To Carlos Abler, global content marketing lead at 3M, the Post-Its are only one of the tools he and his team uses to get cross-functional teams working together to improve how content is developed and the results it generates. What really matters is the process, which involves seven different exercises that get them thinking about topics 3M should talk about, the touchpoints where the content needs to live, typical CTAs and scoring parameters. Abler walked though his approach in a keynote at this week’s Uberflip CONEX conference in Toronto.
In one recent session, for instance, Abler said 45 3M employees gathered for a three-day stint to discuss a content marketing strategy for one of its subsidiaries. The participants included those in marketing, sales, technology, communications and other functions. The end result was four major initiatives that were forecast to bring $9.1 million within a year.
According to Ablos, this kind of coordination is increasingly important in a large enterprise like 3M because the nature of the customer or target can vary widely. In some cases it’s easy. 3M owns a dental business, for instance, which sells equipment to dental practices and other firms who buy medical supplies.
“There’s not very much cross-sell . . If you wanted to create a blog or a magazine, it’s relatively clear who should run it and own it,” he said. “But if you have a customer who everyone wants to talk to, who owns this and what’s the experience like for the customer? You wind up with content pieces trying to impregnate the mind of the person, but without a lot of orchestration.”
In some cases 3M can address this by convening editorial boards across the company who weigh in with ideas about topics, for instance. The cross-functional workshops, however, can get into a lot more granular strategic planning. One exercise asks participants to not only choose relevant ideasbut to map them across channels such as e-mail, eBooks, webinars and so on.

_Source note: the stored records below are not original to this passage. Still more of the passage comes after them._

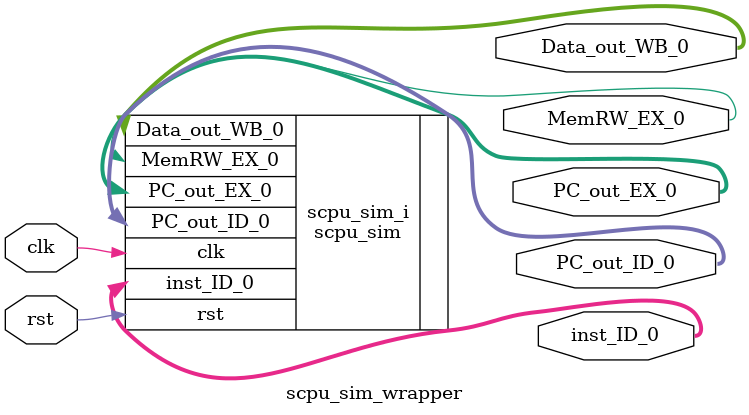
<source format=v>
`timescale 1 ps / 1 ps

module scpu_sim_wrapper
   (Data_out_WB_0,
    MemRW_EX_0,
    PC_out_EX_0,
    PC_out_ID_0,
    clk,
    inst_ID_0,
    rst);
  output [31:0]Data_out_WB_0;
  output MemRW_EX_0;
  output [31:0]PC_out_EX_0;
  output [31:0]PC_out_ID_0;
  input clk;
  output [31:0]inst_ID_0;
  input rst;

  wire [31:0]Data_out_WB_0;
  wire MemRW_EX_0;
  wire [31:0]PC_out_EX_0;
  wire [31:0]PC_out_ID_0;
  wire clk;
  wire [31:0]inst_ID_0;
  wire rst;

  scpu_sim scpu_sim_i
       (.Data_out_WB_0(Data_out_WB_0),
        .MemRW_EX_0(MemRW_EX_0),
        .PC_out_EX_0(PC_out_EX_0),
        .PC_out_ID_0(PC_out_ID_0),
        .clk(clk),
        .inst_ID_0(inst_ID_0),
        .rst(rst));
endmodule

</source>
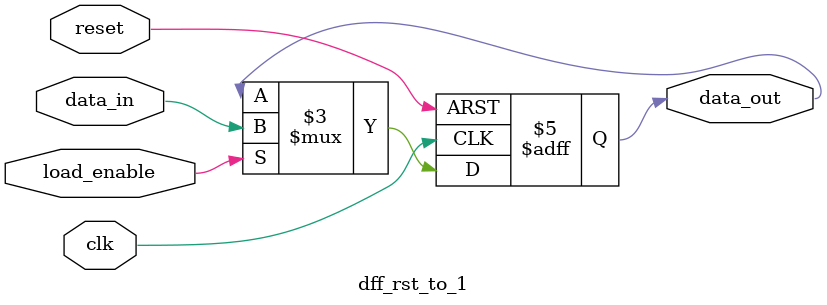
<source format=v>

module dff(
	input wire
	clk, reset,
	load_enable, data_in,
	output reg data_out
);

always @ (posedge clk, negedge reset) begin
	if(!reset)
		data_out <= 0;
	else if(load_enable)
		data_out <= data_in;
end

endmodule

// d flip flop that resets to 1
// used for the IDLE state flip flop
// basically a jumpstart
// in rest, identical to the original

module dff_rst_to_1 (
	input wire
	clk, reset,
	load_enable, data_in,
	output reg data_out
);

always @ (posedge clk, negedge reset) begin
	if(!reset)
		data_out <= 1;
	else if(load_enable)
		data_out <= data_in;
end

endmodule
</source>
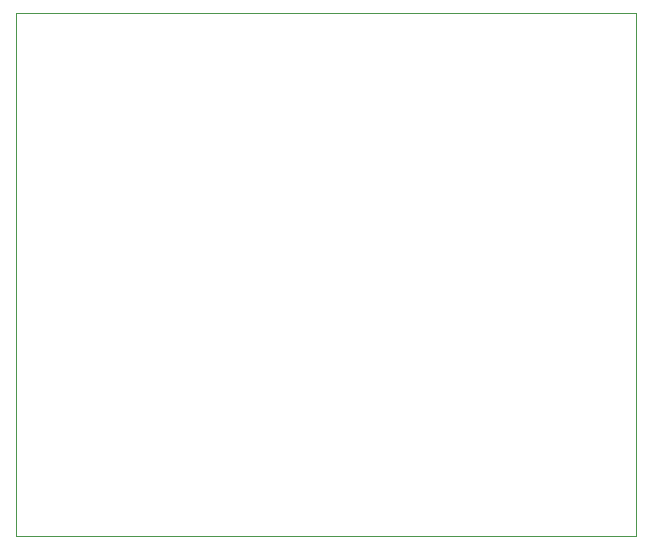
<source format=gbr>
%TF.GenerationSoftware,Altium Limited,Altium Designer,23.4.1 (23)*%
G04 Layer_Color=0*
%FSLAX45Y45*%
%MOMM*%
%TF.SameCoordinates,9E7A2767-CAA3-433B-99DA-4D56C25BF89A*%
%TF.FilePolarity,Positive*%
%TF.FileFunction,Profile,NP*%
%TF.Part,Single*%
G01*
G75*
%TA.AperFunction,Profile*%
%ADD125C,0.02540*%
D125*
X50000Y50000D02*
X5300000D01*
Y4475000D01*
X50000D01*
Y50000D01*
%TF.MD5,a8e6f212ddb6f0112d6c8b9ebf919546*%
M02*

</source>
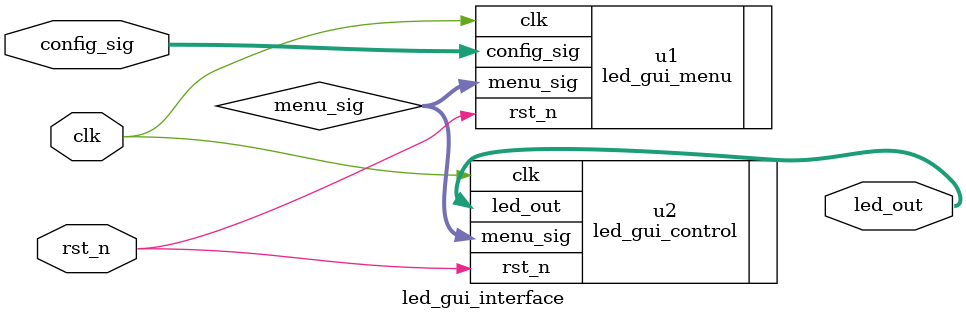
<source format=v>
module led_gui_interface
(
    input clk,
    input rst_n,
    
    input [3:0] config_sig,
    output [3:0] led_out
);

    wire [11:0] menu_sig;

    led_gui_menu u1
    (
        .clk(clk),
        .rst_n(rst_n),
        .config_sig(config_sig),
        .menu_sig(menu_sig)
    );

    led_gui_control u2
    (
        .clk(clk),
        .rst_n(rst_n),
        .menu_sig(menu_sig),
        .led_out(led_out)
    );


endmodule


</source>
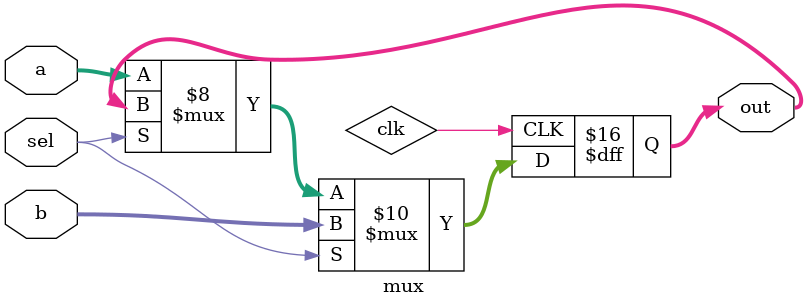
<source format=v>
module mux( 
input [4:0] a, b,
input sel,
output [4:0] out );
// When sel=0, assign a to out. 
// When sel=1, assign b to out. 
// When sel=2, assign a&b to out.
// When sel=3, assign (a|b) to out.

always @(posedge clk) begin
  if (sel == 0) out <= a;
  if (sel == 1) out <= b;
  if (sel == 2) out <= a & b;
  if (sel == 3) out <= (a | b);
end
endmodule

</source>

Others identity what Abler called “quant goals” such as the measurable changes in audience behaviors, and then connect those to organizational key performance indicators.
The “Strawman Initiative,” meanwhile, asks everyone to cover off all the questions that sometimes get overlooked in creating great content, such as the audience pain points that are being addressed, distribution and success metrics. The best part, Abler said, is that even if someone in sales or IT isn’t a born storyteller, the cross-functional workshops have a way of unleashing team members’ strengths.
“Some of the skills and processes that emerge out of content marketing optimize things that we were expecting marketing and sales to do as a matter of course,” he said.
Abler said the concept of “co-designing” content is the best way to truly engage customers, and is even more important than gaining executive buy-in for such initiatives in the first place. The big challenge, he added, is making such event happen at all.
“It’s hard to get people to take two and a half days for something like this,” he admitted. “Sometimes you have to truncate it into a day.”